OS: Windows 8/elementaryos Luna

Software: Emacs, Visual Studio 2012, IntelliJ IDEA 12,

MongDB, Postgresql, Chrome, Firefox, IE, Opera and Safari.

Languages used for Development: C#, Java, Javascript, Python, HTML5, C/C++.

------
logn
Macbook Air 11 inch (Mid 2011, refurbished, 4 GB RAM, 128 GB SSD, 1.6 GHz Core
i5), OS X, Aptana Studio 3, Eclipse, Text Wrangler, Vim, Brew, Libre Office,
Firefox, Sophos Anti-Virus, Google Music/Pandora/Spotify, POSIXplorer. Primary
language: JavaScript (SilkJS app server, Riak database)

------
dylangs1030
Hardware:

MacBook Pro, 2011, 4 GB RAM, 250 GB HDD.

Operating System:

Dual Boot Mac OS X Mountain Lion & Ubuntu Linux 12.10

Software (by purpose):

OS X: BBEdit, Emacs, WebStorm, Microsoft Office 2011, Adobe CS6, WriteRoom,
MarsEdit, Chrome, Firefox.

Linux: Emacs, Eclipse, LibreOffice, Gimp, --, Chrome, Firefox.

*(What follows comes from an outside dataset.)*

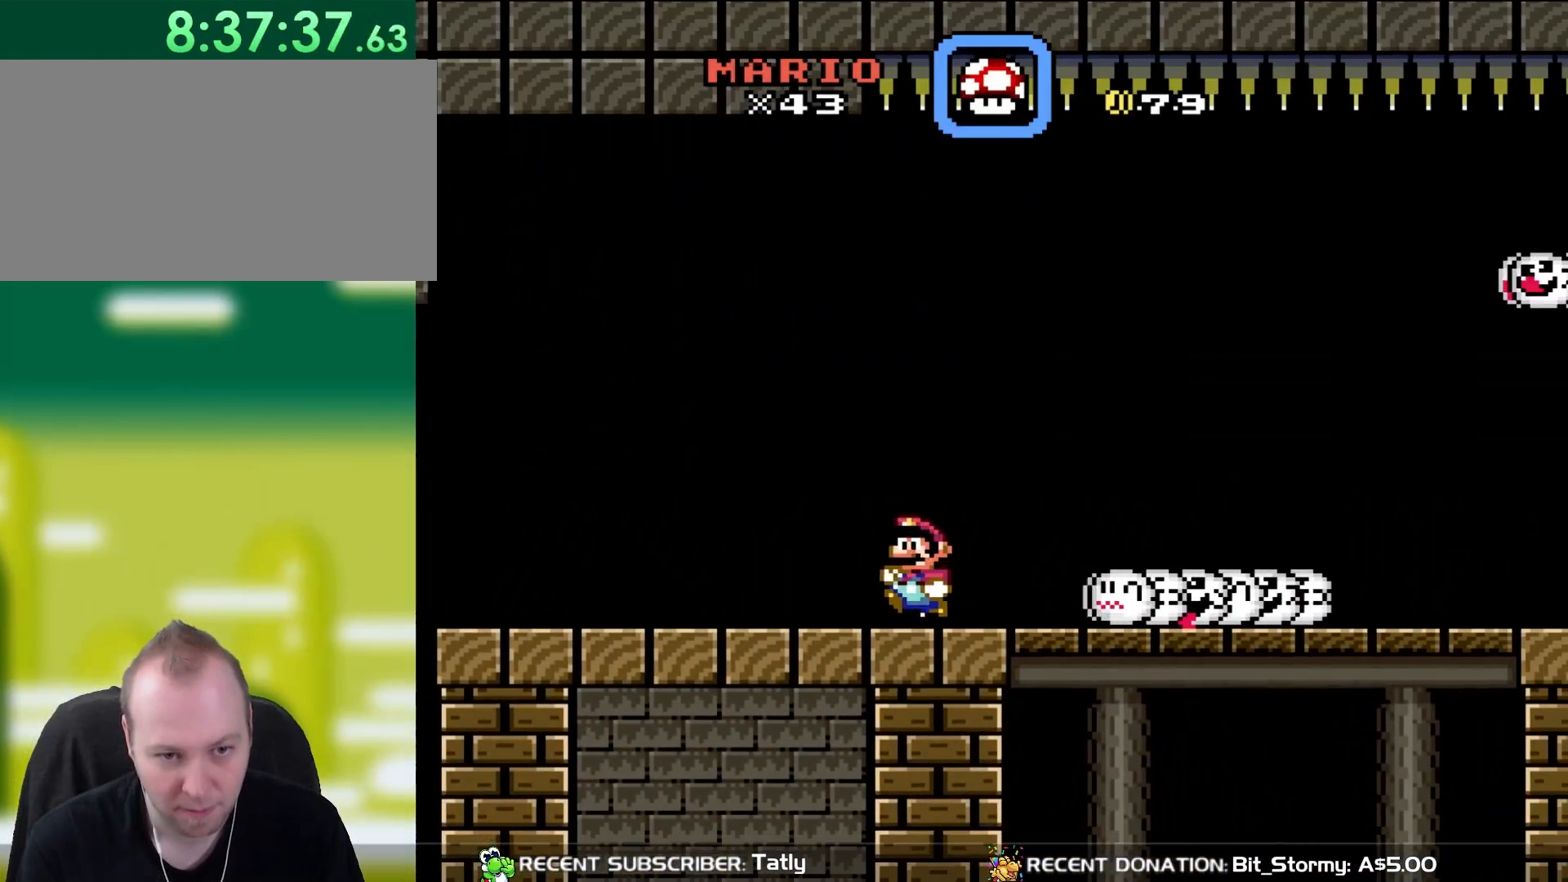
{"dt_ms": 500, "buttons": ["B", "Y", "DPAD_RIGHT"], "events": [[17, "R1", "up"], [67, "DPAD_UP", "up"], [100, "DPAD_LEFT", "up"], [200, "DPAD_RIGHT", "down"], [333, "B", "down"], [433, "B", "up"], [500, "B", "down"]]}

Languages used for development:

JavaScript, Python, Ruby, Lisp (Clojure, Common Lisp), C++. Meaning to study
Java, not motivated enough to yet.

------
fakeer
MacBook Air, Mid 2012 - base model with 4GB RAM etc.

Mt Lion. Don't feel the need of Linux now.

S/W:

Text - TextEdit, TextWrangler, Mo, Marked, MacVim(I've realized it works
better without all those 'fancy' plug-ins), LyX for LaTex, iAWriter - *I
collecetd/bought a lot more than I intended to use. My suggestion to you is
pick any simple one and stick to it. You'll never need to look at those
religious best text editors lists)

Note taking: Notational Velocity, Evernote

IDE: IntelliJ Idea, xCode(which keeps breaking after I nuke its iOS and Mac
and other libraries/docsets that I don't use)

Version Control: Github and SourceTree

Comm: Adium, Mail, Telephone, Colloquy,

Backup/Sync: CrashPlan, Dropbox, Arq(to Glacier; for everything else Cyberduck
was great)

Share: CloudApp, YoruFukurou(best/lightweight Mac twitter client)

Office: LibreOffice

Browser: Firefox for everything (except Chrome to stream online videos without
Flash)

Video: MPlayerX, VLC(someimtes)

Music: iTunes(I wish it could sync my Andorid, will ditch if I get a real good
alternative that does so)

Other tools: Jumpcut for clipboard, iTerm and Go2Shell for easy terminal
access, Keka for file (de)compression, NetNewsWire for feeds,
Skype(unfortunately), Transission & µTorrent both etc.